Halloween. All Saints’ Eve.

The first night of winter when the Celtic year began.

1485: Coronation of King Henry VII started Tudor dynasty in England.

1517: Martin Luther nailed his 95 theses to the door of Wittenberg Church, Germany, at the start of the Reformation.

1828: A beggar woman named Docherty was invited back to a house in Edinburgh by William Burke. William Hare turned up soon after and strangled her. She was the last victim of the body snatchers; her death was discovered and police were called.

1888: Pneumatic bicycle tyres were patented by Scottish inventor John Boyd Dunlop.

1903: Hampden Park, Queen’s Park Football Club’s stadium, opened in Glasgow.

1940: The end of the Battle of Britain. The RAF lost 915 aircraft, the Luftwaffe 1,733.

1951: Zebra crossings came into effect in Britain.

1952: First United States hydrogen bomb detonated at Eniwetok Atoll, Marshall Islands, in mid-Pacific.

1955: Princess Margaret announced: “I’d like it to be known that I have decided not to marry Group Captain Townsend.
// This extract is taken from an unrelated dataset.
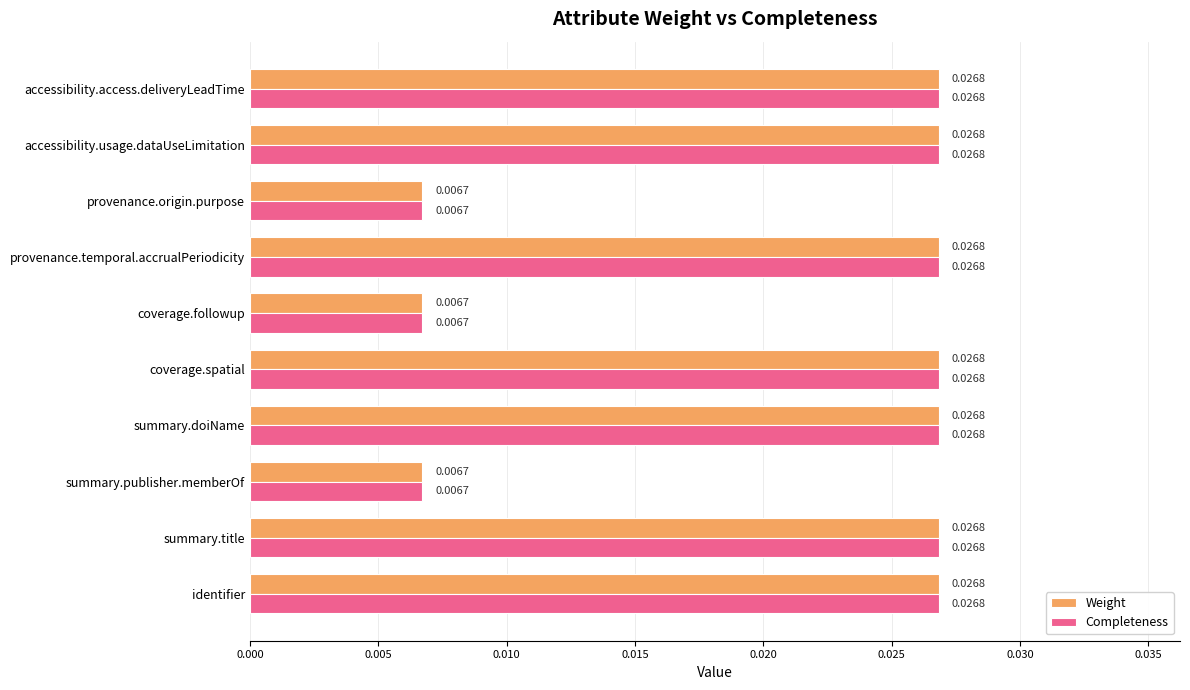

At how many categories does at least one series exceed 0?

10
Mindful of the Church’s teaching that Christian marriage is indissoluble, and conscious of my duty to the Commonwealth, I have resolved to put these considerations before any others.”
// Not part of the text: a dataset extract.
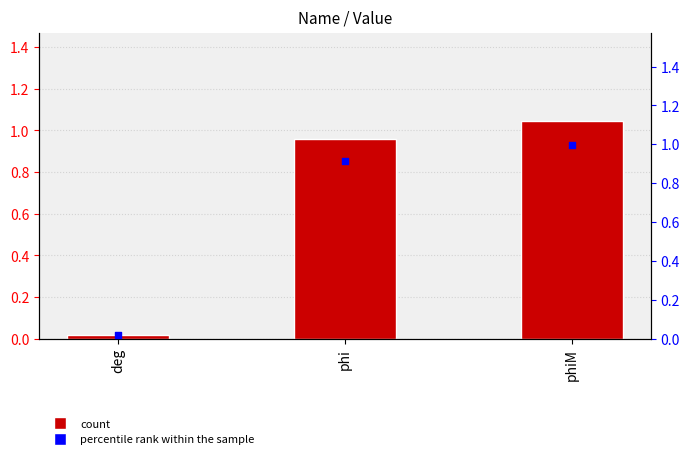

What is the total value across all series at phiM?

2.0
1956: British and French bombed Egyptian airfields in Suez War.

1958: In Stockholm, Doctor Ake Senning implanted the first internal heart pacemaker.

1971: Three floors of London’s Post Office Tower destroyed by IRA bomb.

1984: India’s prime minister Indira Gandhi was assassinated in her garden by Sikh bodyguards.

1998: Iraq announced it would no longer cooperate with United Nations weapons inspectors.

2002: A federal grand jury in Houston, Texas indicted former Enron Corporation chief financial officer Andrew Fastow on 78 counts of wire fraud, money laundering, conspiracy and obstruction of justice related to the collapse of his ex-employer.

2005: David McLetchie resigned as leader of Scottish Conservatives after allegations about his Scottish Parliament expenses.

2008: Business secretary Lord Mandelson cleared the planned merger between Lloyds TSB and HBOS after ruling the deal was in the public interest.


Johnny Marr, guitarist (The Smiths), 50; Major General Michael Collins, astronaut, 83; Lollie Alexi Devereaux, actress and writer, 32; Peter Jackson, film director, writer and actor, 52; Barrie Keeffe, dramatist, 68; Michael Kitchen, actor, 65; Larry Mullen jnr, Irish rock drummer (U2), 52; Tom O’Connor, comedian, 74; Willow Smith, actress and singer, 13.


Births: 1620 John Evelyn, diarist; 1632 Jan Vermeer, painter; 1795 John Keats, poet; 1828 Sir Joseph Swan, inventor of electric lamp independently of Edison; 1919 Alastair Hetherington, editor of the Guardian, emeritus professor media studies, Stirling University; 1920 Dick Francis CBE, jockey and thriller writer; 1922 Barbara Bel Geddes, actress (Ellie Ewing in Dallas); 1926 Jimmy Savile OBE, presenter.

Deaths: 1916 Charles Taze Russell, founder of Jehovah’s Witnesses; 1926 Harry Houdini, escapologist; 1961 Augustus John, portrait painter; 1993 Federico Fellini, film director; 1999 Lord Jakobovits, Chief Rabbi and broadcaster.